Really, the whole structure of Tibetan Buddhism is Indian Tantric Buddhism grafted onto warlike power cults of the Tibetan plateau. The rituals of Tibetan Buddhism are taken from Bon, which is a shamanistic and animistic folk religion of the area, one that is seriously tribal and based upon a lineage-centric power cult. In Tibetan Buddhism, a student is told that they CANNOT attain enlightenment, and cannot even practice the religion unless they receive a series of "empowerments" from the guru, empowerments that all cost money. The guru (or teacher) is the ultimate authority source. Nothing the guru does or says can be questioned. They are always right, and you must always do exactly as they say, so that they can pass on their Wisdom to you. Needless to say, this has ld in the West to numerous sexual and financial scandals.
Nothing in Tibetan Buddhism is done for free. There is always a price tag attached.
I received one empowerment during my involvement with Tibetan Buddhism. I stood in a long line of people who were taking gifts to the guru for giving them this empowerment. Everybody else was just pouring money into his hands, at which he would nod and smile at them. I had some beautiful polished stones that I had carried around in my pocket for years, and which were special to me and quite beautiful. I placed them in his hands, and he did a double take, and then frowned and glared at me. I was ushered away by his supplicants in their robes. The money train then continued, and he resume smiling.
The Dalai Lama claims to be a poor monk, but if you look at pictures of him, he is always seen wearing a Rolex, a particularly jeweled Rolex.
Pick up ANY book from Snow Lion books or Wisdom books on Tibetan Buddhism. Somewhere in the first few chapters, you will ALWAYS find a statement that these teachings (for which you have paid a hefty price when purchasing a book) cannot be followed or understood "without the guidance of a qualified teacher or meditation master". You've already paid for the book, and then you are told that it is useless without submitting yourself to a "qualified master". Which means of course, get out your checkbooks or your plastic (though they prefer it in cash.
Nothing in Tibetan Buddhism is done for free.
The Zen Centers I frequent may be doctrinaire and bureaucratic, but the teachings are free, and you are never told you cannot attain enlightenment without a master. To reiterate: Shakyamuni Buddha himself said, be a light
unto yourself. There is talk of mind-to-mind transmission between Roshis and students, but that is only if you wish to BECOME a teacher and join the stream of their monastic culture. One can practice alone and without guidance and get to the place where Shakyamuni got.
In Tibetan Buddhism that door is closed to you unless you invest money and devotion to a teacher whose every action and desire cannot be questioned. It all come from warrior power cults in Central Tibet, that grafted basic Buddhist teaching onto them, and added Bon animism and shamanism to make it look colorful and attractive to their gullible audiences.

In reply to an earlier post on May 27, 2014 1:41:21 PM PDT
Last edited by the author on May 27, 2014 1:47:06 PM PDT
Laurie says:
Thanks for your comment/information.
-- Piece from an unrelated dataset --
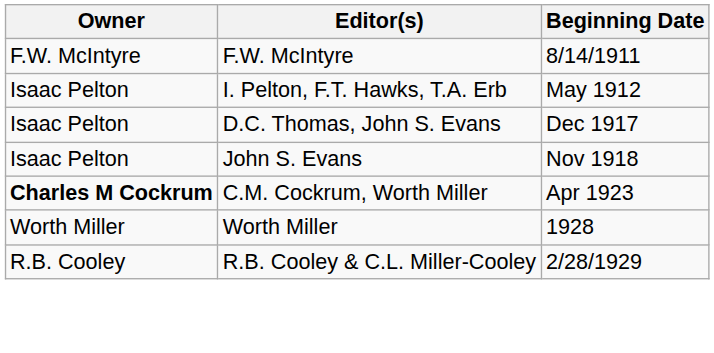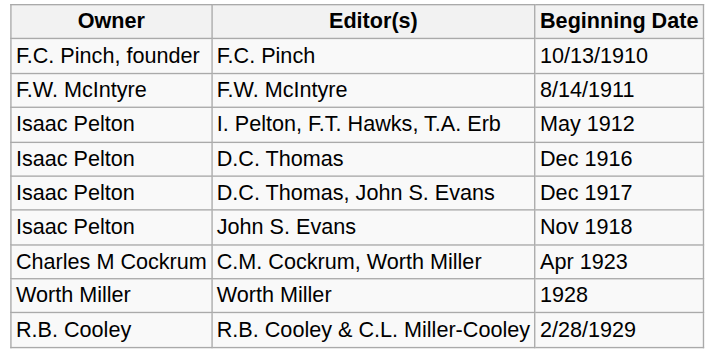+ row: F.C. Pinch, founder | F.C. Pinch | 10/13/1910
+ row: Isaac Pelton | D.C. Thomas | Dec 1916
C.M. Cockrum, Worth Miller | Owner: bold -> normal
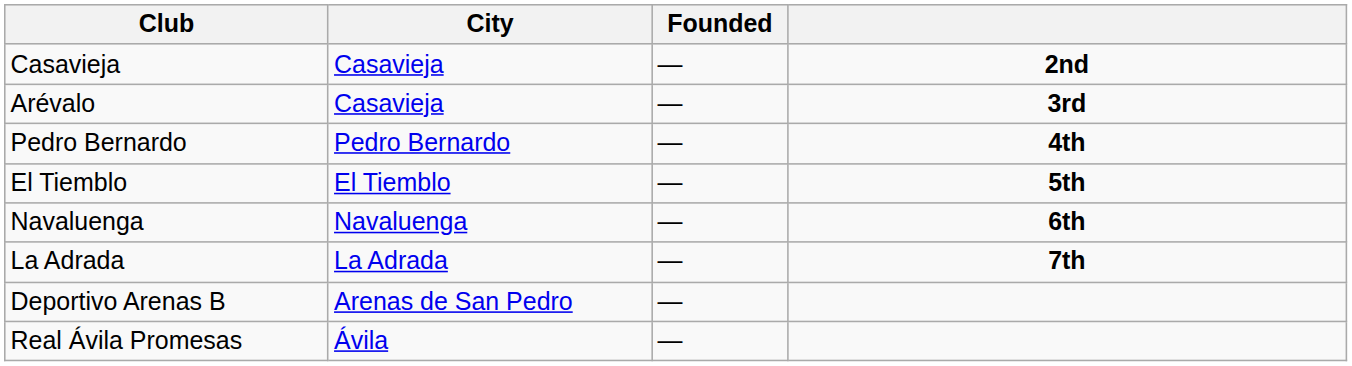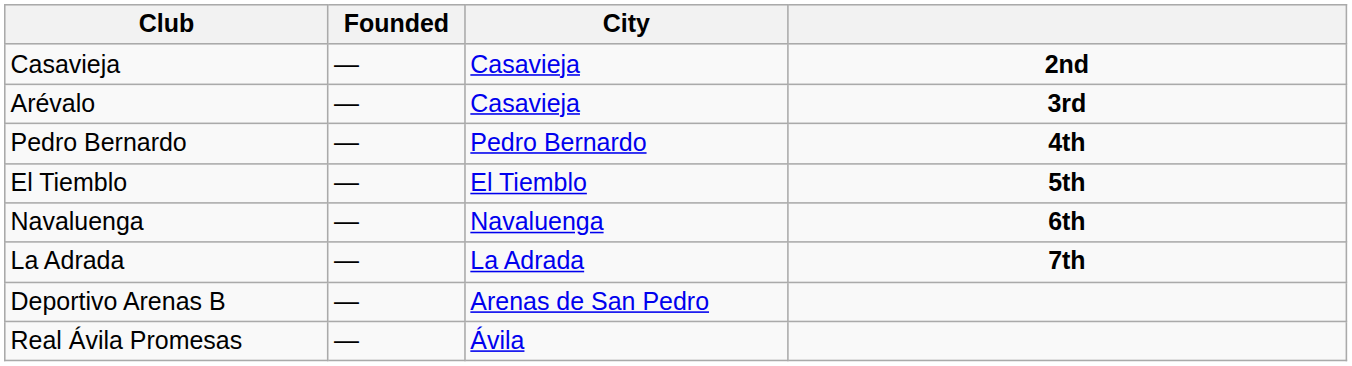columns swapped: City <-> Founded
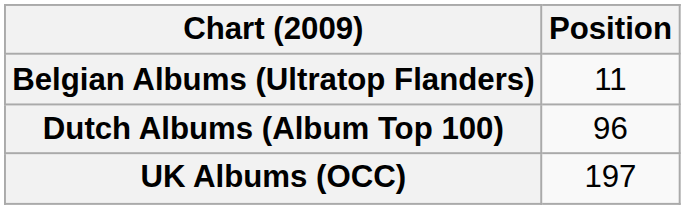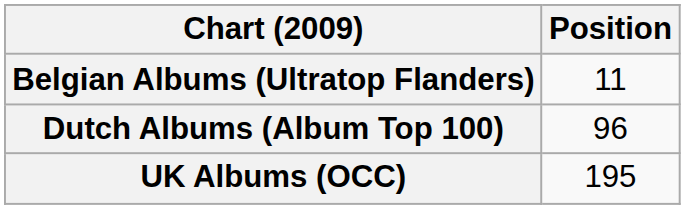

I agree and think that the western cult of celebrity and personality has likewise been 'grafted' to the continued buddhist traditions as well as the yogic community of personalities/gurus.
Interesting to note that for some (many?) westerners, the path of tantra perhaps should be done with a trusted teacher, since our culture is so estranged from most realms of consciousness save for linear and the night time dreaming/intuitive mode. And, the spirit realms are also rife with imposters-hence the new age teachings of 'channels' that may be duping from the ethers as much as those in physical form may be imposters, as well. Strong and clear ego, mind and subconscious abilities are needed to navigate.

What really illustrates and should place tibetan buddhism within its historical context, to me, is the fact that it's a patriarchal lineage. This is no different than other religious structures-hierarchy, protocol and titles deem power, prestige and success. It's not unlike corporate structure, really. But, people somehow think that b/c the 'stated ideals' are kindness, peace and enlightenment, the message overrides its delivery vehicle. To be clear, I believe tibetan tantra is a potent set of tools and regardless of whether or not they 'adopted' bon and shamanistic influences and derive originally from indian tantric buddhism, they can have value for practitioners and aspirants. [Since Bon and shamanic traditions can likewise be helpful for some people-it stands to reason that their 'colorful' nature is not only for show, though perhaps it did help to 'convert' those to buddhism, similar to the way christianity used/incorporated pagan traditions and symbols.

Projection onto the eastern enlightenment traditions is also part of the problem in the west, in my view. Looking to the tools are resources, rather than the humans as somehow above human traits, is a more pragmatic use of these tools. Otherwise, we are left with assumptions that those in monk robes are somehow without exception pious, good and true to their teachings. This is not always the case, of course. Monks also operate within a socio economic system that affords them an avenue for education, income and status. Of course some will take that path an avenue for personal gain and business success. It's only logical, I think.

I agree with you that no teacher or set system is needed. Direct realization is considered to be the hardest path by some, yet I see just as many pitfalls and ego trips in taking the path of student/teacher, as well. To paraphrase Krishnamurti: Truth is a pathless land. As soon as you start to follow someone else, you are no longer following truth. Using tools as they are intended and not as props of worship of other humans' words.